## APPLY WHAT YOU READ
**A.** Return the capacitance thread passage from "I was taught this formula where" to "Thanks again!", copied word for word.
**B.** Name every user who posts in the capacitance thread.

## TEXT
######

# Critical thinking questions on Capacitance

Discussion in 'Homework Help' started by electronicstech07, Sep 28, 2008.

1. ### electronicstech07 Thread Starter Member

Nov 16, 2007
18
0
I am stuck on some critical thinking questions on Capacitance. I will work out the problem to see if I can get it right. Please do correct my mistakes along the way. I would appreciated it if someone can help me correcting my mistakes:

1. If Vs = 25V, Vc1= 10V, Vc2= 15V, CT=10 uF, determine each capacitance value in this series capacitive circuit.

I do know Q= V*C. So Q=25V * 10 uF = 250 uC. C=Q/V, C1 = 250uC/10V = 25uC, C2 = 250 uC/15V = 16.66 uC.

2. Two capacitors ( one 1 uF, the other unknown) are charged from a 12V source. The 1 uF cap is charged to 8V, the other to 4V. What is the value of the other capacitor?

In the chapter I was taught this formula Vx = Ct/Cx * Vs. Obviously this formula doesn't apply to this question. I know I can't find QT unless I know CT and VT, so I'm stumped on this question.

3. A 10 kHz voltage source is applied to a .0047 uF capacitor. 1 mA of rms current is measured. What is the value of the voltage?

I know V= I/XC. XC = 1/2*pi*f*C. So 1/6.28*10kHz*.0047uF = 3.38 kilo Ohm. V= 1 mA * 3.38 Kilo Ohm = 3.38 V.

4. A certain capacitor stores 50 millijoules of energy when charged to 12 V, what is the capacitance value?

I was taught this formula where Energy = 1/2*C*V^2. This question is one where I just don't know what steps to take to find the right answer.

Thanks again!

Last edited: Sep 29, 2008
2. ### beenthere Retired Moderator

Apr 20, 2004
15,815
283
The Homework Help section asks that you post up the work you have done so we can see it and find where you went wrong, or suggest better approaches. We will not do all your work for you, no matter how little time is left before it must be submitted.

Thank you.

3. ### electronicstech07 Thread Starter Member

Nov 16, 2007
18
0
I understand the forum rules. I have gone back and tried my best to solve the questions and have edited my original post to include the worked out problems to the best of my knowledge up to this point in my studies.

Last edited: Sep 29, 2008
4. ### Ratch New Member

Mar 20, 2007
1,068
3
electronicstech07,

Capacitance is measured in farads not coulombs as you indicate above.

######

## RECORDED INFORMATION
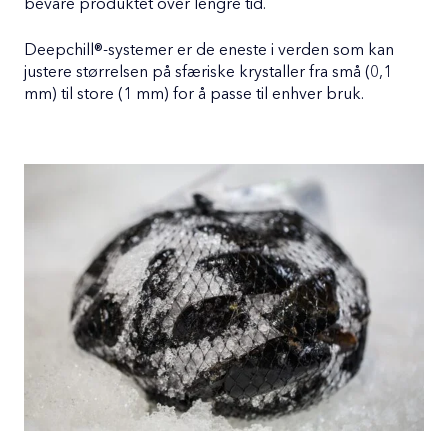
bevare produktet over lengre tid.
Deepchill®-systemer er de eneste i verden som kan
justere størrelsen på sfæriske krystaller fra små (0,1
mm) til store (1 mm) for å passe til enhver bruk.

######

## TASK RESULTS
**A.**
I was taught this formula where Energy = 1/2*C*V^2. This question is one where I just don't know what steps to take to find the right answer.

Thanks again!

**B.**
electronicstech07
beenthere
Ratch